Policies are the foundational elements of groundcover’s RBAC. Each policy defines:
A permission level – which actions the user can perform (Admin, Editor, or Viewer-like capabilities).
A data scope – which clusters, environments, or namespaces the user can see.
By assigning one or more policies to a user, you can precisely control both what they can do and where they can do it.
groundcover provides three default policies to simplify common use cases:
Default Admin Policy
Permission: Admin
Data Scope: Full (no restrictions)
Behavior: Unlimited access to groundcover features and configurations.
Default Editor Policy
Permission: Editor
Data Scope: Full (no restrictions)
Behavior: Full creative/editing capabilities on observability data, but no user or system management.
Default Viewer Policy
Permission: Viewer
Data Scope: Full (no restrictions)
Behavior: Read-only access to all data in groundcover.
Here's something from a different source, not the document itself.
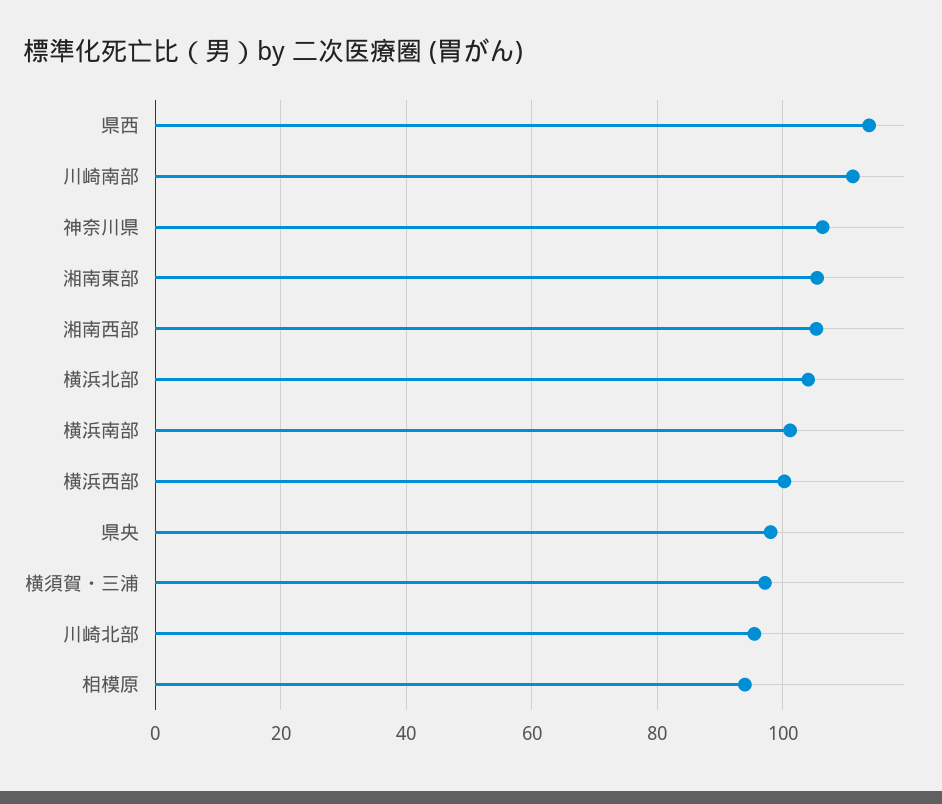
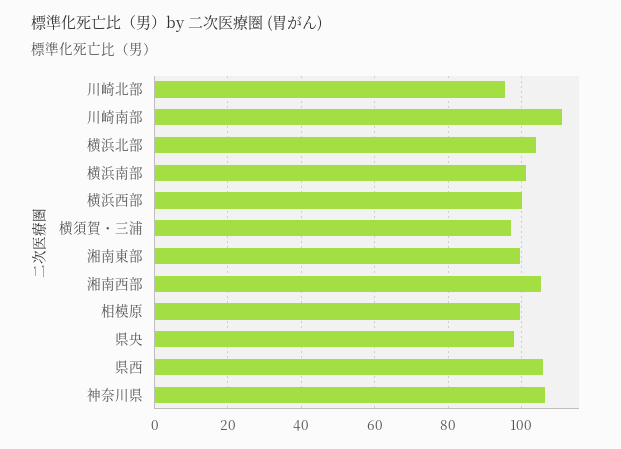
県西: 114 -> 106
湘南東部: 106 -> 100
相模原: 94 -> 100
These default policies allow you to quickly onboard new users with typical Admin/Editor/Viewer capabilities. However, you can also create custom policies with narrower data scopes, if needed.
A policy’s data scope can be defined in two modes: Simple or Advanced.
Simple Mode
Uses AND logic across the specified conditions.
Applies the same scope to all entity types (e.g., logs, traces, events, workloads).
Example: “Cluster = Dev AND Environment = QA,” restricting all logs, traces, events, etc. to the Dev cluster and QA environment.
Advanced Mode
Lets you define different scopes for each data entity (logs, traces, events, workloads, etc.).
Each scope can use OR logic among conditions, allowing more fine-grained control.
Example:
Logs: “Cluster = Dev OR Prod,”
Traces: “Namespace = abc123,”
Events: “Environment = Staging OR Prod.”
When creating or editing a policy, you select permission (Admin, Editor, or Viewer) and a data scope mode (Simple or Advanced).
A user can be associated with multiple policies. When that occurs:
Permission Merging
The user’s final permission level is the highest among all assigned policies.
Example: If one policy grants Editor and another grants Viewer, the user is effectively an Editor overall.
Data Scope Merging
Data scopes merge via OR logic, broadening the user’s overall data access.
Example: Policy A => “Cluster = A,” Policy B => “Environment = B,” so final scope is “Cluster A OR Environment B.”
Metrics Exception
For metrics data only, groundcover uses a single policy’s scope (not a combination). This prevents creating an overly broad metrics view when multiple policies are assigned.
By combining multiple policies, you can support sophisticated permission setups—for example, granting Editor capabilities in certain clusters while restricting a user to Viewer in others. The user’s final access reflects the highest permission among their assigned policies and the union (OR) of scopes for all data types except metrics.
In summary:
Policies define both permission (Admin, Editor, or Viewer) and data scope (clusters, environments, namespaces).
Default Policies (Admin, Editor, Viewer) provide no data restrictions, suitable for quick onboarding.
Custom Policies allow more granular restrictions, specifying exactly which entities a user can see or modify.
Multiple Policies can co-exist, merging permission levels and data scopes (with a special rule for metrics).
This flexible system gives you robust control over observability data in groundcover, ensuring each user has precisely the access they need.